Comments on the Federalist No. 35
By Seth Richardson
June 12, 2010
Hamilton writes, “There is no part of the administration of government that requires extensive information and a thorough knowledge of the principles of political economy, so much as the business of taxation. The man who understands those principles best will be least likely to resort to oppressive expedients, or sacrifice any particular class of citizens to the procurement of revenue. It might be demonstrated that the most productive system of finance will always be the least burdensome.”
Dr. Postell writes, “Most importantly, we can only pursue the common good by abandoning the idea of separating ourselves into classes. Dividing ourselves into separate classes overlooks the natural human equality that is the basis of our rights, and it overlooks the common interests and affections that bind us together as Americans.”
Both statements are true, but they only work to effect individual liberty and stable society when the ideology of the nation comports with the Founder’s intent.

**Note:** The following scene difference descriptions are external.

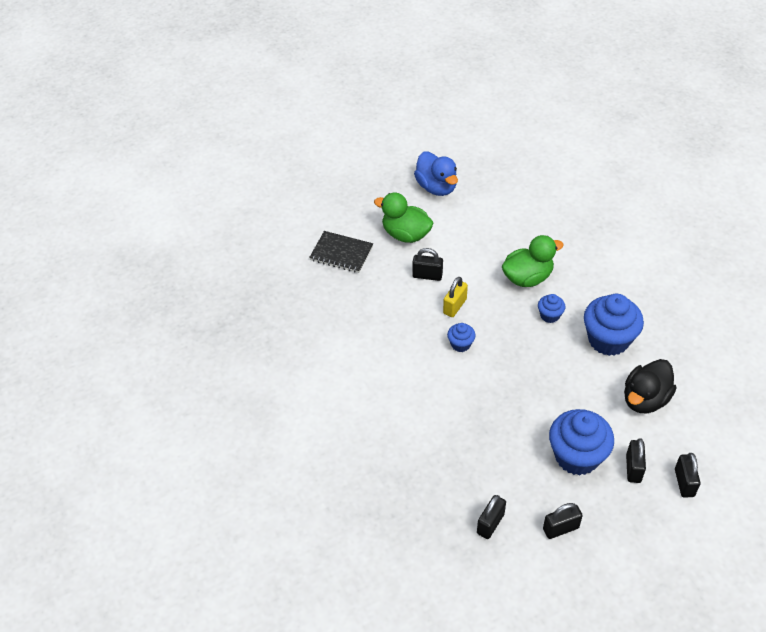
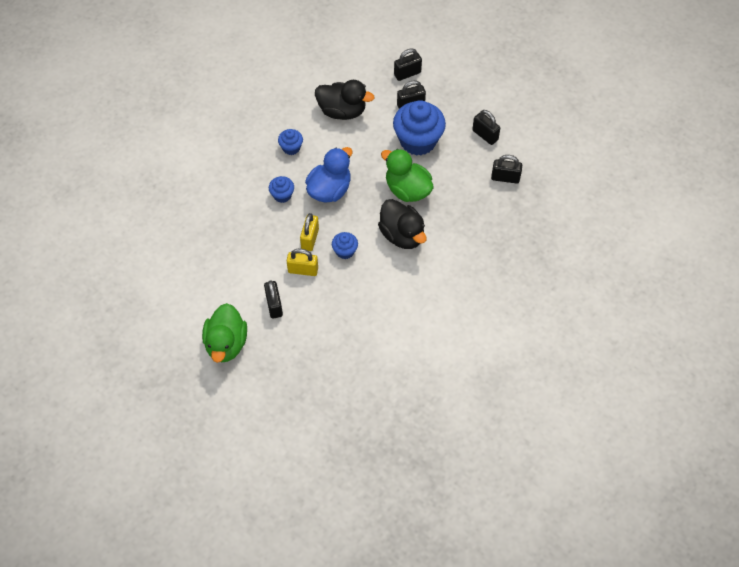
camera: 115 degrees left, 10 degrees up
black notebook [309,231,373,273] -> none
blue duck [414,152,458,196] -> blue duck moved to [305,147,352,203]
green duck [502,235,564,287] -> green duck moved to [381,149,433,202]
blue cupcake [584,294,644,356] -> blue cupcake [278,129,303,155], size x0.48
none -> yellow padlock [300,213,319,251]
none -> black duck [378,199,427,249]

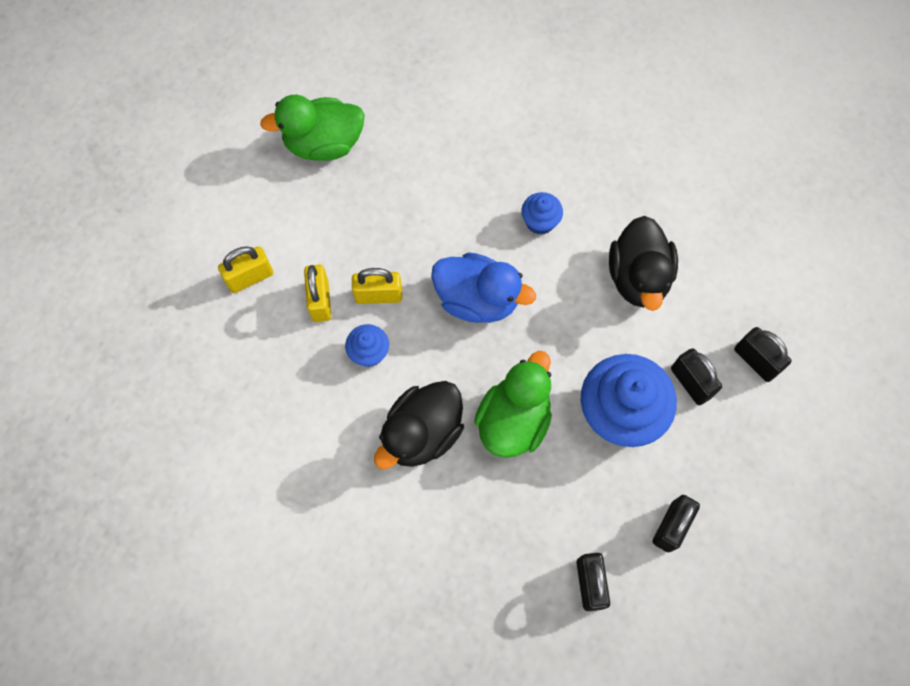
camera: 75 degrees right, 10 degrees up
green duck [202,303,247,363] -> green duck moved to [260,95,365,161]
black padlock [264,280,283,319] -> yellow padlock [218,246,274,293]
blue cupcake [269,176,294,203] -> none

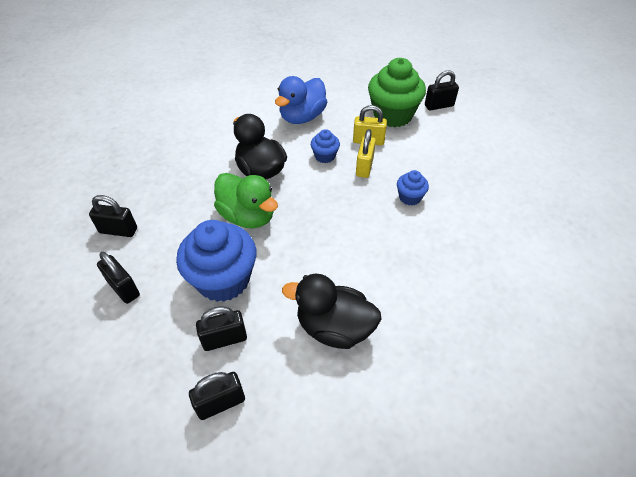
camera: 105 degrees right, 20 degrees down
yellow padlock [218,246,274,293] -> green cupcake [368,58,426,127]
green duck [260,95,365,161] -> none
blue duck [431,252,536,323] -> blue duck moved to [275,76,327,124]
blue cupcake [521,192,563,235] -> blue cupcake moved to [397,170,429,206]
none -> black padlock [425,70,459,111]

The difficulty we face today is the deliberate creation of faction, something the Founders went to great lengths to prevent and minimize. The Progressive and Socialist influences in our government require faction, require the creation, or at least the identification of class as a necessary component of the Marxist process of pitting one group against another. Without faction, with a unity of resolve as to the proper place of government and the proper duty of the citizen, there is no place for revolution.

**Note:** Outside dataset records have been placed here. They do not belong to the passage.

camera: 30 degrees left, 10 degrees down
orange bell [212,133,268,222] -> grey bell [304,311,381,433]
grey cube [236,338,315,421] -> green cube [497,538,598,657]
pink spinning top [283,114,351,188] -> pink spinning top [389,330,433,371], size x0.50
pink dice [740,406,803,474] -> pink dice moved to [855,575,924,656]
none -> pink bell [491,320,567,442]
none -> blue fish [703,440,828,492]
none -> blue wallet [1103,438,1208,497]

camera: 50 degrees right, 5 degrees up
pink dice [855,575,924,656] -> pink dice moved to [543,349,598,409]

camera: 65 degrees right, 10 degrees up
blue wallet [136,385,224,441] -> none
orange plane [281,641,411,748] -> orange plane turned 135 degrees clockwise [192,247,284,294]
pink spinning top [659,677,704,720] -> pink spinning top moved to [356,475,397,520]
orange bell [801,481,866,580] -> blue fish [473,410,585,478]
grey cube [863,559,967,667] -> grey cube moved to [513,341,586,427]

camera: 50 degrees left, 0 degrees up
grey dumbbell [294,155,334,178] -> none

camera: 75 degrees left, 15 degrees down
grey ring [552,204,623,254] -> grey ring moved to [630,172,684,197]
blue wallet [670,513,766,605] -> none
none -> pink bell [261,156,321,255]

What we have seen since Woodrow Wilson is an increase in faction, not a decrease. This is not accidental, it’s very deliberate and calculated. The Progressives need to create a dependent class that outnumbers the productive class in order to aggregate and maintain power.
Hamilton’s statement, “The man who understands those principles best will be least likely to resort to oppressive expedients, or sacrifice any particular class of citizens to the procurement of revenue” only remains true when the intent of the man making the decisions is not to oppress and sacrifice a particular class of citizens to the procurement of revenue.
Socialism and Progressivism hold as their fundamental precept the sacrifice of the “wealthy” class to the procurement of the revenue, and therein lies the fault in Hamilton’s rather optimistic view of human nature and the representative process. Living in a time when the resistance and objection to the excesses of monarchy were nearly universal, and when the revolutionary zeal to secure the liberty so lately won by blood is likely the source of Hamilton’s error.
Today, we face the specter of Marxism and Marxism-lite (Democratic Socialism) in the guise of a dependent class that has been raised up for nearly four generations in the Progressive propaganda of “social justice” and welfarism, who believe it is just and righteous to appropriate by force the labor and property of “the wealthy” in order achieve equality of outcome for themselves.